▶ **Texto de origem**
====================
O relato de Cid contraria a versão que o ex-presidente apresentou à Polícia Federal. Em maio, Bolsonaro declarou que não conhecia nem orientou fraudes em cartão de vacinação para seu uso ou de familiares.

A investigação sobre os certificados falsos de vacina é uma das mais avançadas na Polícia Federal envolvendo o ex-presidente da República. A apuração teve início com a descoberta de diálogos no telefone celular de Mauro Cid que mostravam como o tenente-coronel acionou diversos contatos para solicitar a inserção dos dados falsos de vacina. O objetivo da manobra seria burlar as exigências de comprovação da vacinação para entrada em países estrangeiros.

Com base nessas informações, a PF deflagrou em maio a Operação Venire, cumprindo a prisão preventiva de Mauro Cid e outros alvos. O ex-ajudante de ordens só foi solto em setembro, depois que o ministro do STF (Supremo Tribunal Federal) Alexandre de Moraes homologou seu acordo de delação premiada.

Certificado falso entregue em mãos

A PF já havia obtido provas suficientes sobre o esquema de fraudes nos comprovantes de vacinação da covid-19, mas ainda buscava identificar a participação do ex-presidente Jair Bolsonaro nos fatos. Quando a operação foi deflagrada, o ex-mandatário e seus aliados passaram a afirmar que ele desconhecia o esquema. Em seu depoimento à PF, Bolsonaro também disse que nunca orientou as fraudes nos certificados. Mauro Cid, entretanto, desmentiu Bolsonaro, em seu acordo de delação premiada.

– Cid disse à Polícia Federal que recebeu de Bolsonaro ordens para confeccionar falsos comprovantes de vacinação da covid-19 em nome do então presidente da República e da sua filha mais nova, Laura, que é menor de idade.
====================
▶ **Entradas do conjunto de dados**
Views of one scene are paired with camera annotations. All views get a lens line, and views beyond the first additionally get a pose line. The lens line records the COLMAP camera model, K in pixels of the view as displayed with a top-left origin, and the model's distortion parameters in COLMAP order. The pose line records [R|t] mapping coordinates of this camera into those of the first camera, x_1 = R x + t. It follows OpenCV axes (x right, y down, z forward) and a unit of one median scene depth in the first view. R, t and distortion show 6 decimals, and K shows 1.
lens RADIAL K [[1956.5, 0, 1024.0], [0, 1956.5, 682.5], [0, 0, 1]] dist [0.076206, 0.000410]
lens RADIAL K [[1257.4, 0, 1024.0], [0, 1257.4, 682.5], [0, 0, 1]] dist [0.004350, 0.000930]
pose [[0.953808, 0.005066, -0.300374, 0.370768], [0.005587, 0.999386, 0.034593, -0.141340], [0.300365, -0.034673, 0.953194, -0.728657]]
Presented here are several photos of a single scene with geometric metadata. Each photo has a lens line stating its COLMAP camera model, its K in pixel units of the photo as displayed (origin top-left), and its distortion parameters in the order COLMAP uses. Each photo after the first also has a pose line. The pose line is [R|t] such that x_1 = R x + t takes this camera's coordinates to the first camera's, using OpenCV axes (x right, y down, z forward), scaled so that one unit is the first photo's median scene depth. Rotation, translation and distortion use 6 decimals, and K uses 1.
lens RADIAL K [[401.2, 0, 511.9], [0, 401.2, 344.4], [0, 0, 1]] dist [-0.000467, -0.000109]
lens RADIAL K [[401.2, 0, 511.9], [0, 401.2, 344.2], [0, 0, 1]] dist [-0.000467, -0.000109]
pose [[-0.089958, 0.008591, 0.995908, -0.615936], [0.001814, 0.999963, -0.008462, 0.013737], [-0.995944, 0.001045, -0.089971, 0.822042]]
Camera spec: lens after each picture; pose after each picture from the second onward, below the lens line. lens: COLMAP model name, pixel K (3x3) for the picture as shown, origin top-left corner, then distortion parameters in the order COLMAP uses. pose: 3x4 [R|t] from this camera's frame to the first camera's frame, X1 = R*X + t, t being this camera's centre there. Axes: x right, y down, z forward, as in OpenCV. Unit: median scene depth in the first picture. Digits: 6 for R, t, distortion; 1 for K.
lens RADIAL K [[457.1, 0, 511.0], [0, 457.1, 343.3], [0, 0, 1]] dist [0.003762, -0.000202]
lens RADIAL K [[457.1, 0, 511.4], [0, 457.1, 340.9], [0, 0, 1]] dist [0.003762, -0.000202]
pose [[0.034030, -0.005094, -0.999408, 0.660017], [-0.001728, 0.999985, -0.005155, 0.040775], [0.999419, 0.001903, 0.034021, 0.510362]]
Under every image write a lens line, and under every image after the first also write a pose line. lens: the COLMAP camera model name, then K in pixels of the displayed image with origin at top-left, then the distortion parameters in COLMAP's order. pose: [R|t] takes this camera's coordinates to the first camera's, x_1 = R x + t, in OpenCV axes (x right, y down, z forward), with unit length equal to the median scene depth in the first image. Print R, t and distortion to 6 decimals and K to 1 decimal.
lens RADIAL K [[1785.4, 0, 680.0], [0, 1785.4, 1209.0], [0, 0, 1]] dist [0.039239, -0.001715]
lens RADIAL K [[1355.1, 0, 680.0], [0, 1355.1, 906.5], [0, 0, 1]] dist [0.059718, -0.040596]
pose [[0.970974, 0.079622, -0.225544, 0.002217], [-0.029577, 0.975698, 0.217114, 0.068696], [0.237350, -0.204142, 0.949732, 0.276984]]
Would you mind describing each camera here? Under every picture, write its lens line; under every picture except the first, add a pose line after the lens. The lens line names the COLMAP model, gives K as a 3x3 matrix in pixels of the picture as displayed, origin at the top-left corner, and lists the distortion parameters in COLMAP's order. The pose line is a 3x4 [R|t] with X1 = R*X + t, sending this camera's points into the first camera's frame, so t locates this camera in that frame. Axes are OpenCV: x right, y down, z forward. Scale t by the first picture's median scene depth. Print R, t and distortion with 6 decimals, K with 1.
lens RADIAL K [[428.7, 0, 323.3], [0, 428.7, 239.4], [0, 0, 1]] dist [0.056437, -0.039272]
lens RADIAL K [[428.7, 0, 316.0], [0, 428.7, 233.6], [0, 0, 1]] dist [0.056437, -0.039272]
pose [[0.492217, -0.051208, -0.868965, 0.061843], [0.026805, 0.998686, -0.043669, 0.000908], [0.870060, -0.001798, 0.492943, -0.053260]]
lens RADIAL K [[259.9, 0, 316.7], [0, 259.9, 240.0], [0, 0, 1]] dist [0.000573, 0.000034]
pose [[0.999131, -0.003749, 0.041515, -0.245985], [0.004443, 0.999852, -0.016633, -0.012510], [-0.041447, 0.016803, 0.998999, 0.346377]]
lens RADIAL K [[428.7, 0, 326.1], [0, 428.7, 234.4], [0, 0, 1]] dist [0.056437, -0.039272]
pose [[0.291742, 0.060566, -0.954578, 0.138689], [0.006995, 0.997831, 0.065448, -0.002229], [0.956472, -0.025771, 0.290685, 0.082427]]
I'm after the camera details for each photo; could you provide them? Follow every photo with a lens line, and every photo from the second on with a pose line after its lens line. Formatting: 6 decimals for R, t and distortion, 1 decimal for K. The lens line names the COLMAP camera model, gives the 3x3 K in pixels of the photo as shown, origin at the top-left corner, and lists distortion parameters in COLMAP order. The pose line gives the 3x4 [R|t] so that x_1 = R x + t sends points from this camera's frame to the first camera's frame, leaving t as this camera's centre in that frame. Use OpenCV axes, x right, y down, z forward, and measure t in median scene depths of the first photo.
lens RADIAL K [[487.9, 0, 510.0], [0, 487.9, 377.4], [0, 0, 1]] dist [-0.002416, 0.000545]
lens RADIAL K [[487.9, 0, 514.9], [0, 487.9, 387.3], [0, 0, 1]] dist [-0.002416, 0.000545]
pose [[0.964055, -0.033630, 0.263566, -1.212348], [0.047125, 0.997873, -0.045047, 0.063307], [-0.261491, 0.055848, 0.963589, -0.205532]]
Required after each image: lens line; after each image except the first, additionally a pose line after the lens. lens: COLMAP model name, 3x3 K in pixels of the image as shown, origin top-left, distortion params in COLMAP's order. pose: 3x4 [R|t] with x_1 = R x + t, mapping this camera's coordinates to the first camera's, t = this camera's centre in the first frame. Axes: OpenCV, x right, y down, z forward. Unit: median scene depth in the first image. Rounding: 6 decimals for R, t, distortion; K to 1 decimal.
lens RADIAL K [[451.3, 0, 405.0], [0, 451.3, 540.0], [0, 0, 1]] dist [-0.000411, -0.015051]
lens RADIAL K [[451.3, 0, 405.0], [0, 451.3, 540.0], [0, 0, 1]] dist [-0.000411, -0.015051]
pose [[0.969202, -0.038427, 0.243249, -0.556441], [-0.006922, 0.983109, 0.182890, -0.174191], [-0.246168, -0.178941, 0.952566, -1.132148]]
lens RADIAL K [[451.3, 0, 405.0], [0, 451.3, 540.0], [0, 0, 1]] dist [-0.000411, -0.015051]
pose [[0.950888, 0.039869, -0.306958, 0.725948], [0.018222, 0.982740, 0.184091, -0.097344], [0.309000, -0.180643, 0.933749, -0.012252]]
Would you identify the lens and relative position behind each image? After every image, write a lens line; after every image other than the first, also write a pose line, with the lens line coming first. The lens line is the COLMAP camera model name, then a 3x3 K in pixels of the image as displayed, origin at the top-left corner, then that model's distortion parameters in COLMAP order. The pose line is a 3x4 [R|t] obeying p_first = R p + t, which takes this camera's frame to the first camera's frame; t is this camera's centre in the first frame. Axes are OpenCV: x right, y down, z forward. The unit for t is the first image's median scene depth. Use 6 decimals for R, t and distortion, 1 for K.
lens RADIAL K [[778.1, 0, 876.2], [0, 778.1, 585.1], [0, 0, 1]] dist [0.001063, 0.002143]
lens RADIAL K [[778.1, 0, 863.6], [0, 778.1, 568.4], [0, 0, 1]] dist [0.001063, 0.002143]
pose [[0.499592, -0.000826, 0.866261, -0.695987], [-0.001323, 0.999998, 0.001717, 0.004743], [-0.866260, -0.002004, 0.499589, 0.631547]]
====================
▶ **Atividade**
Responda com base no texto sobre a investigação dos certificados falsos de vacina:
(a) Em que mês a PF deflagrou a Operação Venire?
(b) Em que mês Mauro Cid foi solto?
(c) Em nome de quem, segundo Cid, Bolsonaro ordenou que fossem feitos os falsos comprovantes de vacinação?
Os registros vêm de outra fonte.

▶ **Área de resposta**
(a) Em maio.
(b) Em setembro.
(c) Em nome do então presidente da República e da sua filha mais nova, Laura.